# Exercise prompt
Render the records below as a Markdown table with two columns, No. and Entry, assigning each line a row number and omitting blank lines. Exclude the pictures from the table.

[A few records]

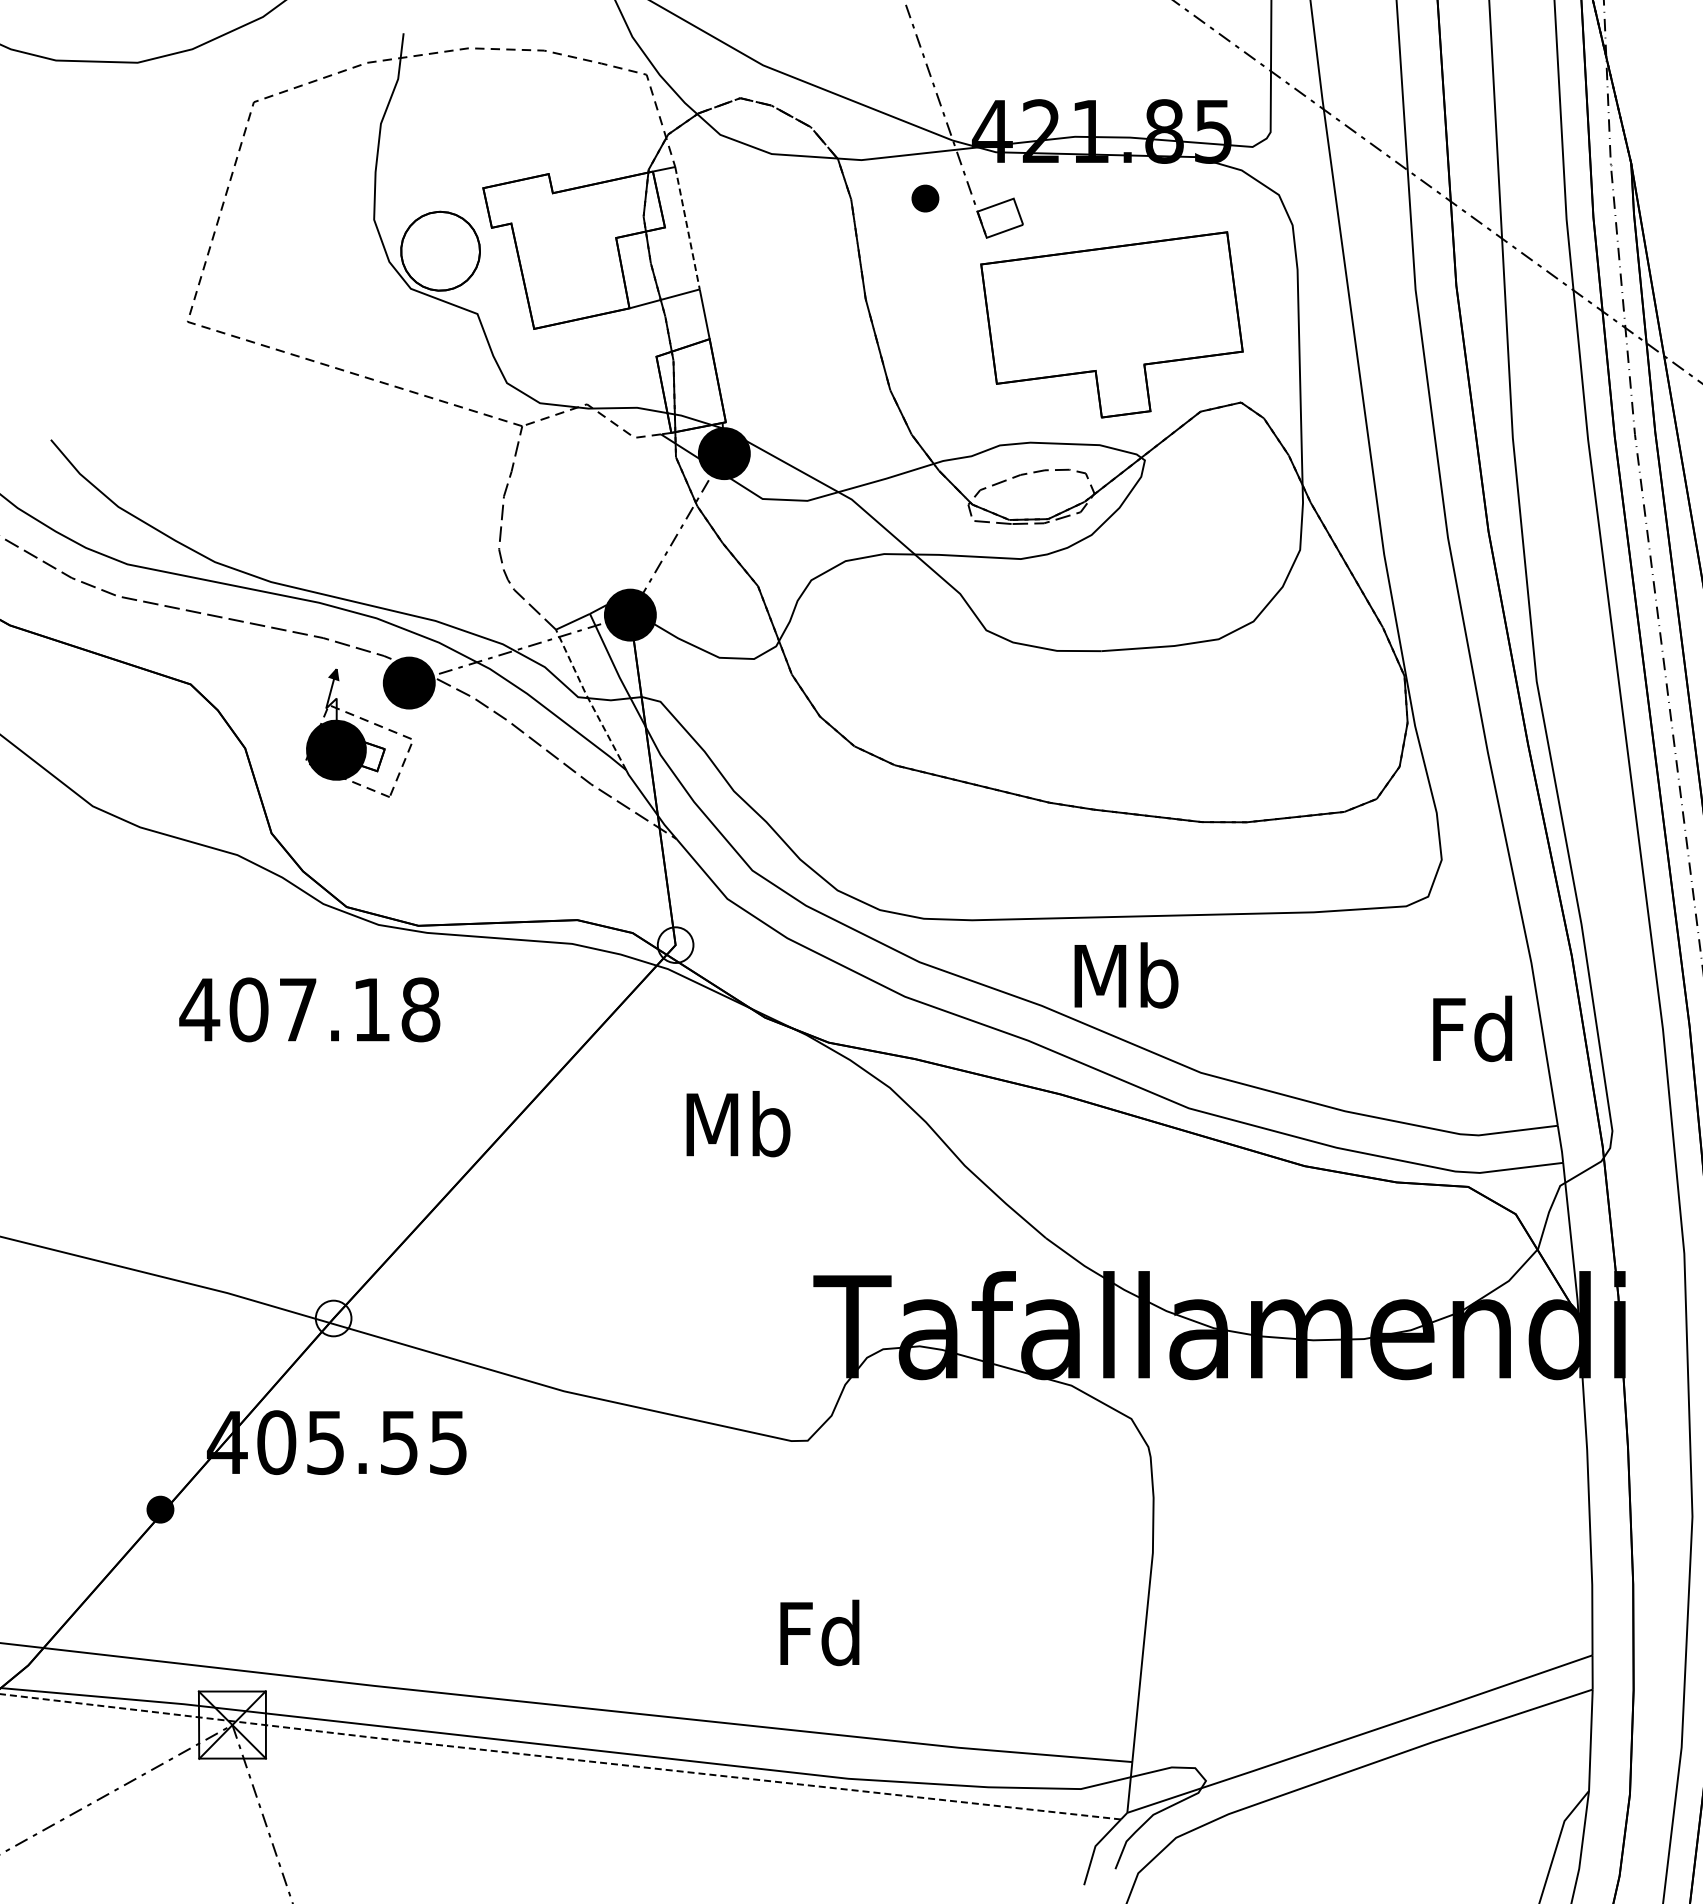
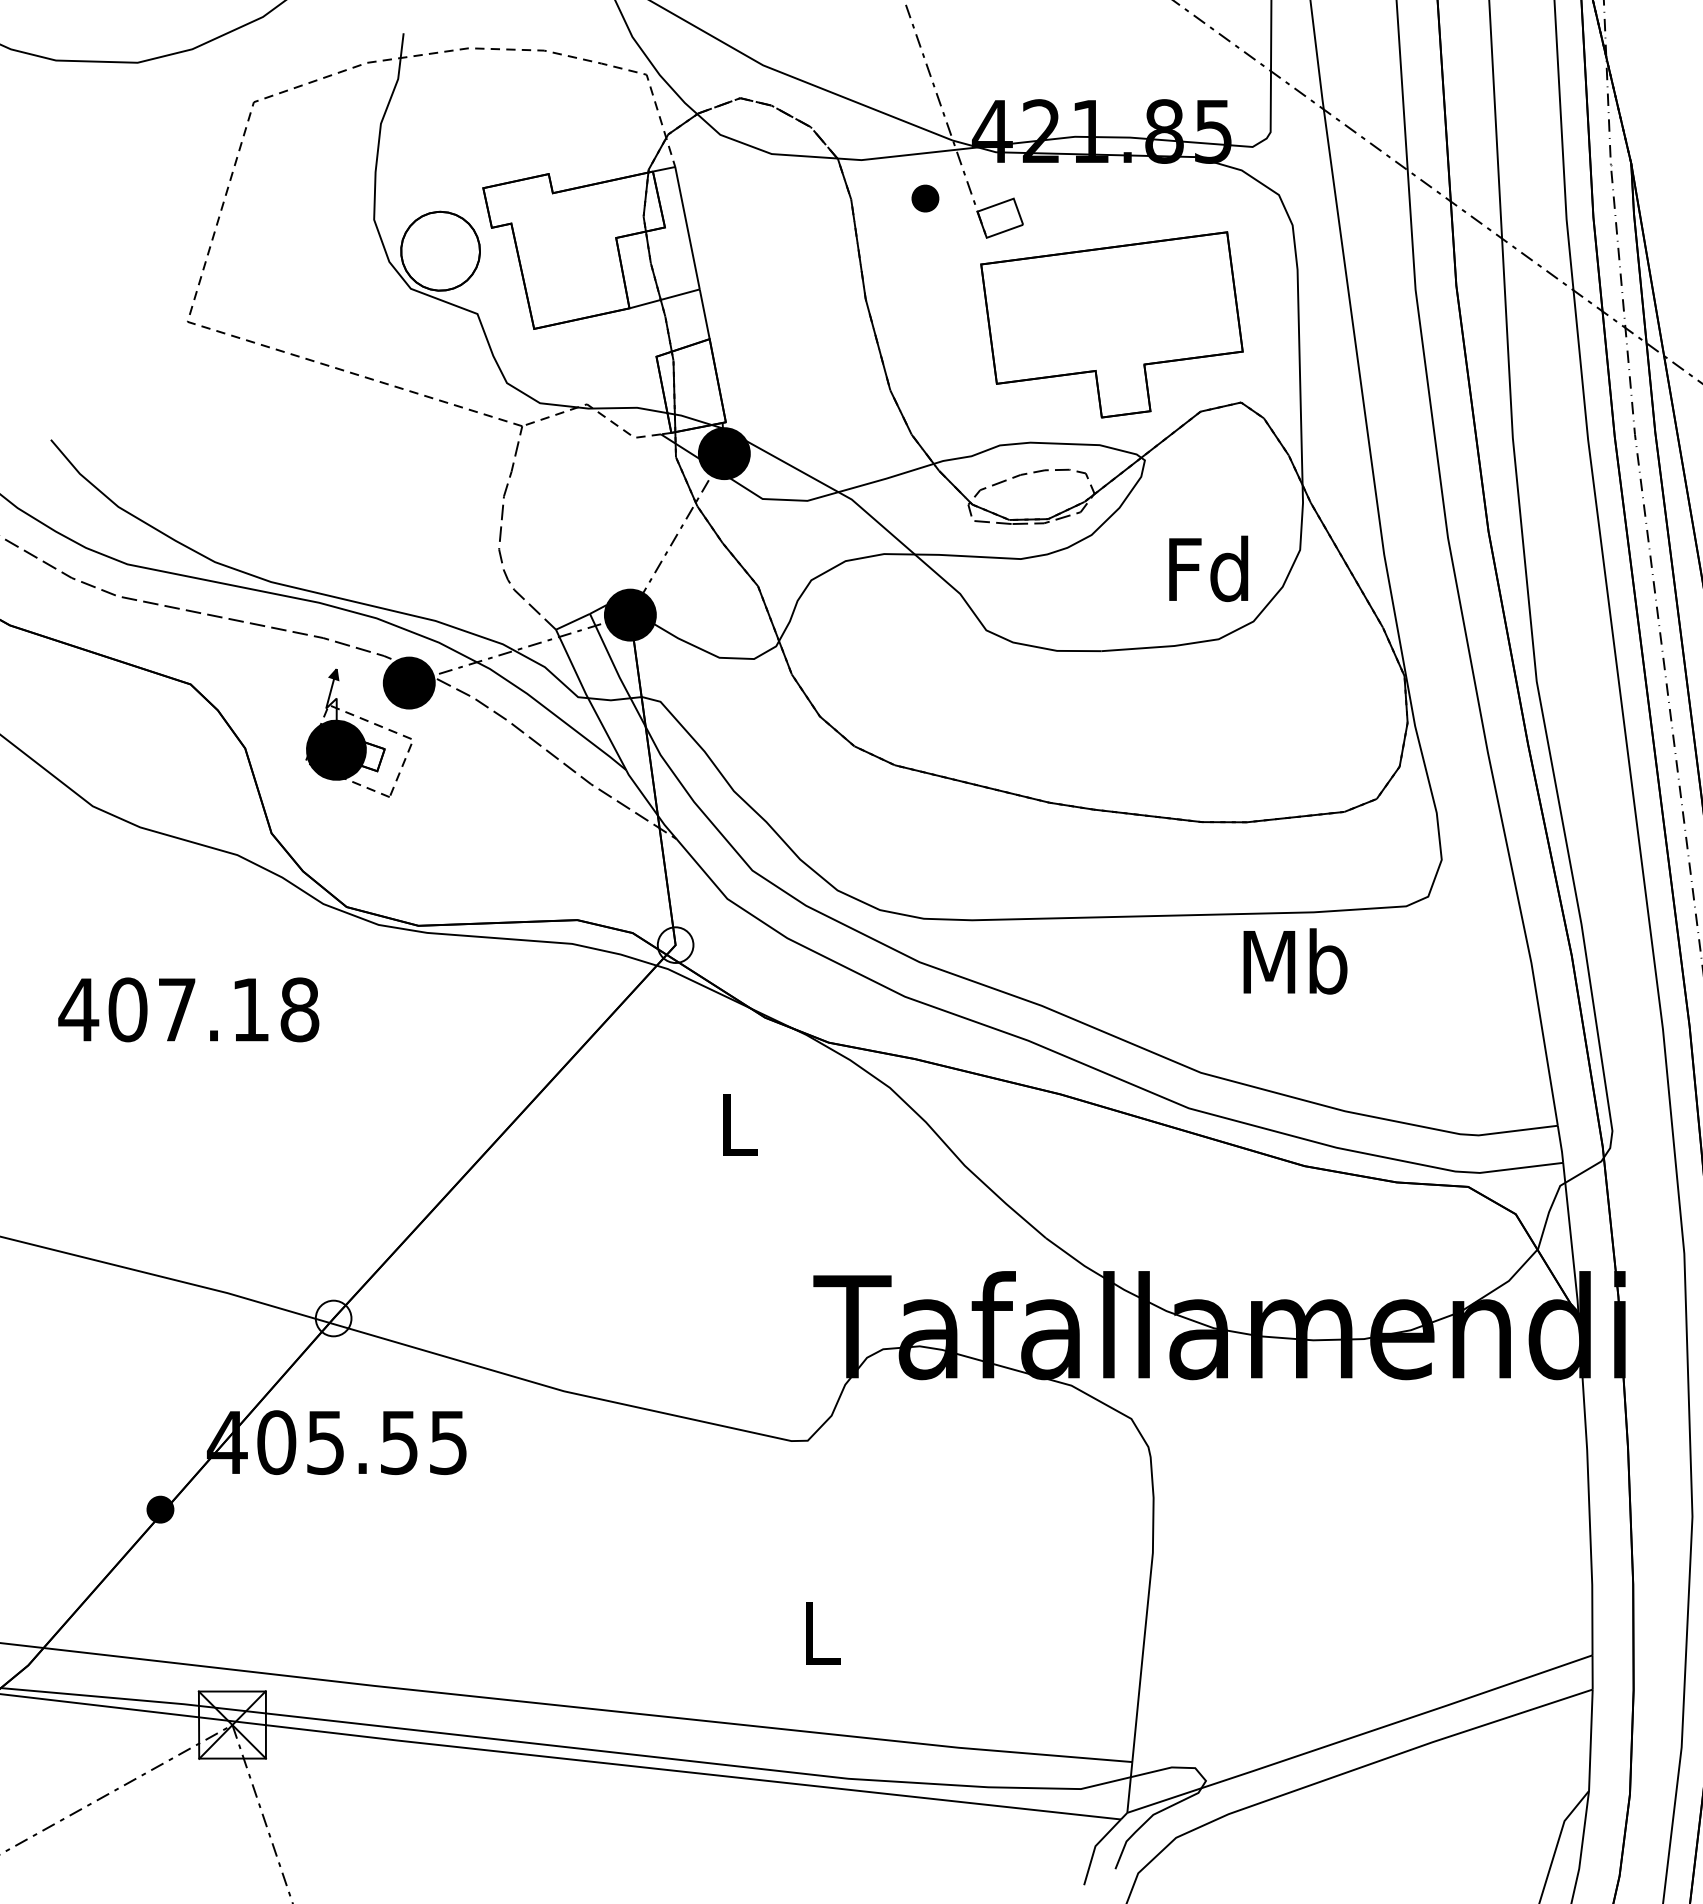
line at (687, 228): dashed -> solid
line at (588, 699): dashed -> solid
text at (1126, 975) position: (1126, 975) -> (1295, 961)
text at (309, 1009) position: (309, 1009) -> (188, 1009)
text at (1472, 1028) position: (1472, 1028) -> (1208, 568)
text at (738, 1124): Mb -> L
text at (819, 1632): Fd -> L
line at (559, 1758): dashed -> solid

# Answer to the problem
| No. | Entry |
|---|---|
| 1 | line at (687, 228): dashed -> solid |
| 2 | line at (588, 699): dashed -> solid |
| 3 | text at (1126, 975) position: (1126, 975) -> (1295, 961) |
| 4 | text at (309, 1009) position: (309, 1009) -> (188, 1009) |
| 5 | text at (1472, 1028) position: (1472, 1028) -> (1208, 568) |
| 6 | text at (738, 1124): Mb -> L |
| 7 | text at (819, 1632): Fd -> L |
| 8 | line at (559, 1758): dashed -> solid |